Venturi’s 1966 book “Complexity and Contradiction in Architecture,” and Venturi and Scott-Brown’s 1972 book “Learning from Las Vegas” (with Steven Izenour) remain more than required reading for every architecture student.

They are touchstones for three generations of architects in thinking critically and designing thoughtfully.
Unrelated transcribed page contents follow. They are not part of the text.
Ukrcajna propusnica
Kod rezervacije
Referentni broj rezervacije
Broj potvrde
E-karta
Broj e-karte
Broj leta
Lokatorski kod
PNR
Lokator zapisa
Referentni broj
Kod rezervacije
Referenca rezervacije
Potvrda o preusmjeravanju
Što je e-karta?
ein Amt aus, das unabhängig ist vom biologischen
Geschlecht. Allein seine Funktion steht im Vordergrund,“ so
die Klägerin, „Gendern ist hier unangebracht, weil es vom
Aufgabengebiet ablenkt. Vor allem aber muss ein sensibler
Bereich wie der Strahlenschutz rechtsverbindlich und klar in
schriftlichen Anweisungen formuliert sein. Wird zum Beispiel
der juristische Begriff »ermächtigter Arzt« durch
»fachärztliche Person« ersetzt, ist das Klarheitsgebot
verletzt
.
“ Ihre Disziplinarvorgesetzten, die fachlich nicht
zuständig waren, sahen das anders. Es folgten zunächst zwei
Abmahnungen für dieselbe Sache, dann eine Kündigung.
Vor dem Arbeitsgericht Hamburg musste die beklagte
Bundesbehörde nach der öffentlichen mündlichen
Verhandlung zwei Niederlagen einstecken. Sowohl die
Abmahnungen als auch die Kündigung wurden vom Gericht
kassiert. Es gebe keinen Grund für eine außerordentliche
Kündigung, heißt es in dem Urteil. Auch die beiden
Together, the books draw in cultural observations, field research, historical context, and a deep understanding of architecture as a creative field as well as a multifarious vocation.

“At the intersection of historicism and pop art, Bob and Denise began a conversation in 1960 that continues to change our profession and profoundly influence how each of us as architects can change the world,” the architect Frank Gehry has said about their partnership.
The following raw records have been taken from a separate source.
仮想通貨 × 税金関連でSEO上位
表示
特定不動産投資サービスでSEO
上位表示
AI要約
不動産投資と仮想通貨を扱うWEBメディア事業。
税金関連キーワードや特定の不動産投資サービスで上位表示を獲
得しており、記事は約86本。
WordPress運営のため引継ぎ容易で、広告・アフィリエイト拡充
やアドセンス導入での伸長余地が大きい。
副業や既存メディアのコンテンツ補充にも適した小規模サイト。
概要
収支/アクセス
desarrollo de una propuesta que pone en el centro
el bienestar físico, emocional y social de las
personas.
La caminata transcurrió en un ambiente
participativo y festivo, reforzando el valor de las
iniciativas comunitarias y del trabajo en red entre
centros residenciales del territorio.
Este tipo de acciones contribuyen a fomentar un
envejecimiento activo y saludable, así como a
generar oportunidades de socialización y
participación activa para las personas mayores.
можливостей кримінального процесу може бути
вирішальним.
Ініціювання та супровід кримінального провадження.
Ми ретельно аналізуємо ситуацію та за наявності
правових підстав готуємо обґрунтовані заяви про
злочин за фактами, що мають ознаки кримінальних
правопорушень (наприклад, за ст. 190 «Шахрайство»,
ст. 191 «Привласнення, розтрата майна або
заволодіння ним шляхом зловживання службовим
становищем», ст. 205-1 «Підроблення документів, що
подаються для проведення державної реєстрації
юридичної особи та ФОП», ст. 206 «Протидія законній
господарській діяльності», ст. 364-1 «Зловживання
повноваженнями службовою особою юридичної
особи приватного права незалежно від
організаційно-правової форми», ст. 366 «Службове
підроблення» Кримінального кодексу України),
Together, the pair run the firm Venturi, Scott Brown and Associates (VSBA)

“Two great intellects, instead of one ego, they broke open the field of architecture to revisit history in a freshly modern way.”

Since the completion of Venturi’s Vanna Venturi House in Chestnut Hill, Pennsylvania, in 1964, the pair has been creating buildings, places, books and objects that inspire affection from their users.

Bold, graphical forms instantly please even the most casual passerby at the Guild House, a 1964 senior housing building in Philadelphia, as well as in their most recent major project, the chapel at Episcopal Academy, built in Newtown Square, Pennsylvania in 2008.

The Episcopal Academy Chapel, Newtown Square, Pennsylvania

Brown, born in 1931 in Northern Rhodesia, and Venturi, born in 1925 in Philadelphia, joined each other in marriage and in a formal practice in 1967. One cannot speak about the thinking and theory of one partner without speaking about the contributions and support of the other; they are as unified as two halves of the same, luminous brain.

The extensive works of their firm, now called VSBA, includes buildings of many types – large university halls, tucked-away vacation homes, hospitals, historical monuments – each a lively addition to its site.

Often colorful, curvaceous, and cleverly detailed, VSBA’s oeuvre lives up to Venturi’s legendary aphorism from “Complexity and Contradiction” that, “Less is a bore,” as a play on the oft-repeated line that less is more.

Denise Scott Brown pictured outside Las Vegas in 1966.

And, nothing is less boring than Las Vegas, the city most associated with the duo’s probing meditation on the American landscape. “Learning from Las Vegas” steered architects’ gazes away from what had become repetitive iterations of functional Modernism to something more exuberant.

Embracing the shamelessly promotional neon wilds of a place that was disconnected from the crisp rationalism of architecture schools, they gave architects everywhere a license to lighten up.